The most frequent process which causes this error is the journal code in the HFS file system. Starting with Mac OS X 10.5, the journal code would open a volume for reading and then write to it. The journal code would do this whenever Mac was incorrectly shutdown (either as a result of power loss or a kernel panic). All other storage drivers on the Mac permitted this write even though it violated the permissions model inherent in Mac OS X. This bug was finally fixed in Mac OS X 10.6.4.
When you startup a Mac from an AppleRAID or SoftRAID volume, the early part of the system startup uses the helper partitions associated with that volume. Once the kernel and drivers have been loaded from the helper partition, the system mounts the startup volume itself.
If the system is unable to mount the startup volume itself, it writes "waiting for root device" onto the screen and will continue to wait. If you are not starting up using verbose booting, you will not see this string, but will instead see your Mac hang with a grey screen.
The usual cause of this problem is that the helper partitions have not been updated correctly. This is usually caused by one of several bugs in Mac OS X. This bug occurs much more frequently in Mac OS X versions 10.4 and 10.5 than it does in version 10.6 and later.
If you upgrade your startup volume from one version of Mac OS X to the next, a new SoftRAID driver will be installed which lacks the SoftRAID Monitor and SoftRAID daemon. Although the newly installed copy of Mac OS X lacks the SoftRAID Monitor and SoftRAID daemon, your startup volume will still contain the two files which tell it to start these two SoftRAID background tasks. Mac OS X writes an error to the system.log file each time it tries to start up these two nonexistent files.

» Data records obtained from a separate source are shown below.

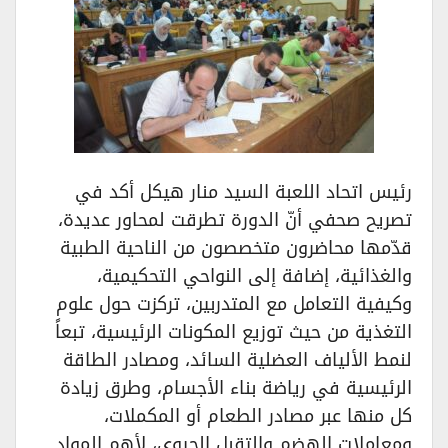
رئيس اتحاد اللعبة السيد منار هيكل أكد في
تصريح صحفي أنّ الدورة تطرقت لمحاور عديدة،
قدّمها محاضرون متخصصون من الناحية الطبية
والغذائية، إضافة إلى النواحي التحكيمية،
وكيفية التعامل مع المتدربين، تركزت حول علوم
التغذية من حيث توزيع المكونات الرئيسية، تبعاً
لنمط الألياف العضلية السائد، ومصادر الطاقة
الرئيسية في رياضة بناء الأجسام، وطرق زيادة
كل منها عبر مصادر الطعام أو المكملات،
ومعاملات الهضم والتقبل الحيوي، لأهم المواد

The solution to this is either to run the latest version of SoftRAID which will reinstall the SoftRAID driver, the SoftRAID Monitor and the SoftRAID daemon or to delete the two files which cause Mac OS X to try and start the SoftRAID Monitor and SoftRAID daemon. (If you want to delete these two files, they can be found at: /Library/LaunchAgents/com.softraid.SoftRAID_Monitor.plist and /Library/LaunchDaemons/com.softraid.softraidd.)